Manchester City have claimed comments made by the president of LaLiga about the club's spending are "pure fiction".
Javier Tebas, speaking at a Soccerex event on Wednesday, suggested super-rich clubs including City and Paris Saint-Germain have an unfair advantage over European rivals despite Financial Fair Play (FFP) rules.
LaLiga's outspoken president also warned City - linked with a stunning move for Lionel Messi, who has a €300million release clause, even larger than the €222m paid for Neymar - could complete similar massive deals due to their riches.
"Manchester City with all this oil [money] will take all these players and we need to protect ourselves," Tebas said.
UEFA is investigating PSG over the club's deals for Neymar and Monaco striker Kylian Mbappe, but the governing body has confirmed no such probe is under way to examine finances at the Etihad Stadium, even though the club spent more than £200million on players in the transfer window.
And City responded strongly to accusations from Tebas regarding the bankrolling of the club by owner Sheikh Mansour, of Abu Dhabi's ruling family.

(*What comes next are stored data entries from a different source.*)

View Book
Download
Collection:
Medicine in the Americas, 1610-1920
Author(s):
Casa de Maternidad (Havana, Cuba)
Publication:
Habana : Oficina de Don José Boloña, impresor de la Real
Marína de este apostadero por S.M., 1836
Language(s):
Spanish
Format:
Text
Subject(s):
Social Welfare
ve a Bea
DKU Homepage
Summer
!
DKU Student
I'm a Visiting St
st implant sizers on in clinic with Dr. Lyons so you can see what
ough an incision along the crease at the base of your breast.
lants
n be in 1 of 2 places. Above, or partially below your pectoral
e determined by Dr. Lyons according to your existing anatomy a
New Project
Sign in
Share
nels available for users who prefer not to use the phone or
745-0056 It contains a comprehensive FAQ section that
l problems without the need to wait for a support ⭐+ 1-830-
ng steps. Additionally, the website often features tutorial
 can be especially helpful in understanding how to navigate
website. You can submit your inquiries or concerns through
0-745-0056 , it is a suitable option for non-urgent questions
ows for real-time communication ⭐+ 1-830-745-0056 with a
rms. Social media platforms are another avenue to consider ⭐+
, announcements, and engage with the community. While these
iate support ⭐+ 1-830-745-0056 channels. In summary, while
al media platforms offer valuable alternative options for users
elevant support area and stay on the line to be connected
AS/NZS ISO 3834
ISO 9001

"We note the public comments made by Mr Tebas today and earlier this week," City Football Group said in a widely-reported statement on Wednesday.

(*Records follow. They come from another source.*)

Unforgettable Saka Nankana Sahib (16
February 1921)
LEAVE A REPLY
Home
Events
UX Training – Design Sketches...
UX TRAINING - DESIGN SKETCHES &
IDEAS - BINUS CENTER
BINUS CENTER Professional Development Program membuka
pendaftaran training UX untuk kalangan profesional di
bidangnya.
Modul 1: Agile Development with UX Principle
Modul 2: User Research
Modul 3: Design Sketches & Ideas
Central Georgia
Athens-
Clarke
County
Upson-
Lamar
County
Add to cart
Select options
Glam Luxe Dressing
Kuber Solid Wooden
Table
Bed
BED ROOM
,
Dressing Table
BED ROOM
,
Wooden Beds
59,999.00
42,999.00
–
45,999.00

"UEFA's statement of the 4th of September is clear and based on accurate information. By contrast, Mr Tebas' statements are ill-informed and in parts pure fiction.
"As you would expect, Manchester City Football Club and the City Football Group are seeking appropriate legal counsel and will act accordingly on that advice."
The French Professional Football League (LFP) has also hit out at Tebas over his comments about Neymar's record-breaking transfer, condemning the LaLiga president's "insulting remarks".
"These unworthy remarks do not live up to an institution as respectable and efficient as LaLiga," said the LFP in a statement.
City, who were taken over by the Abu Dhabi United Group nine years ago, were sanctioned by UEFA over a breach of FFP regulations in 2014, while PSG have also been punished for breaking financial rules by Europe's governing body.